- Directed by: Christoffer Boe
- Written by: Christoffer Boe; Tobias Lindholm;
- Produced by: Sisse Graum Jørgensen; Louise Vesth; Lizette Jonjic;
- Starring: Katrine Greis-Rosenthal; Nikolaj Coster-Waldau;
- Cinematography: Manuel Alberto Claro
- Edited by: My Thordal
- Music by: Anthony Lledo; Mikkel Maltha;
- Release date: 24 June 2021 (Denmark);
- Running time: 100 minutes
- Country: Denmark
- Language: Danish
- Budget: €3.2 million

= A Taste of Hunger =

2021 film by Christoffer Boe

A Taste of Hunger (Danish: Smagen af sult) is a 2021 feature film directed by Christoffer Boe.
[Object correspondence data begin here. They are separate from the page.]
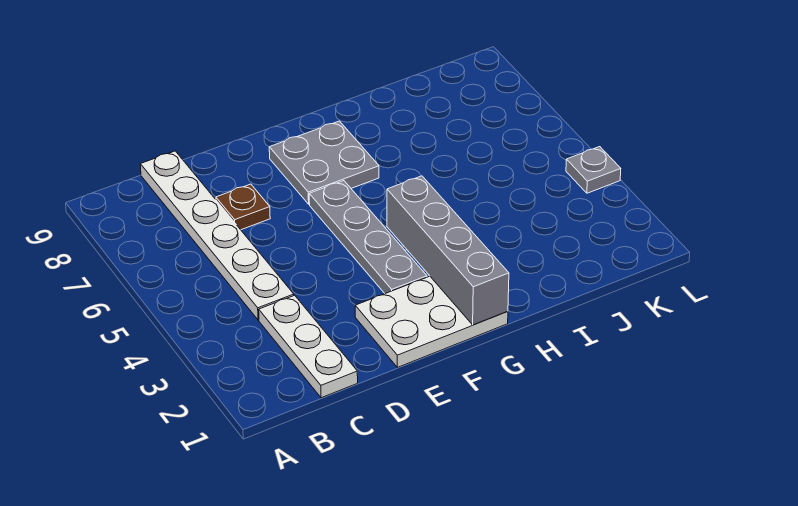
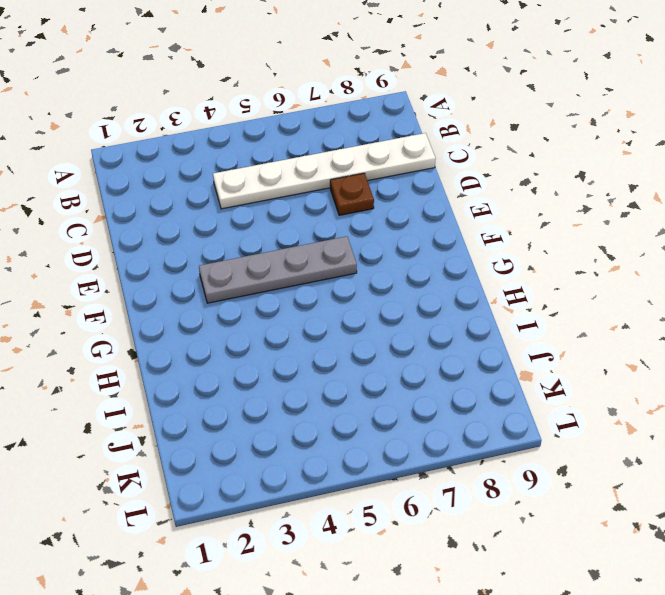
none -> white plate C1:C3 level 1
none -> white plate E1:G2 level 1

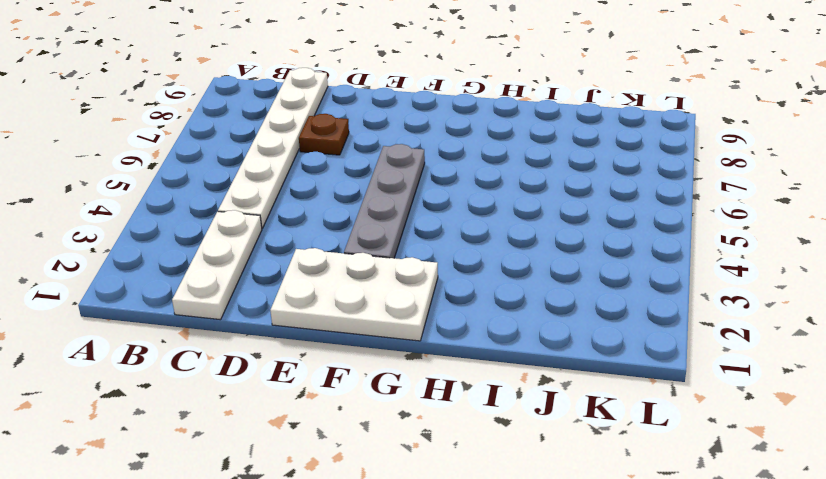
none -> grey plate F7:G8 level 1
none -> grey plate L4 level 1

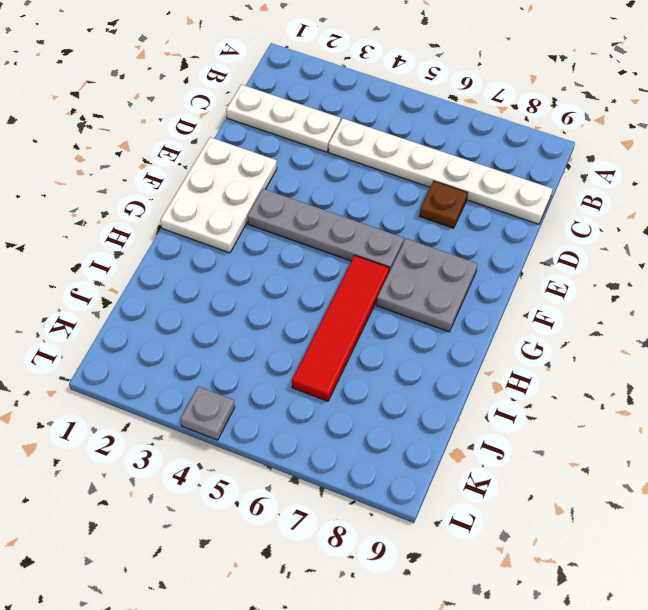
red tile G6:J6 level 1 -> none
none -> grey brick G1:G4 level 2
It was co-written by Boe and Tobias Lindholm.

== Plot ==
The film follows a couple, Maggie (Greis-Rosenthal) and Carsten (Coster-Waldau), who work in the high-end restaurant industry. The plot revolves around their personal lives and sacrifices as they try to earn a Michelin star.

== Release ==
A Taste of Hunger was released in June 2021 in Denmark by Nordisk Film Distribution. TrustNordisk sold the film internationally to various distributors, including Magnolia Pictures in the United States, Kinovista in France, Hagi Film in Poland, Koch Films in Germany, and others.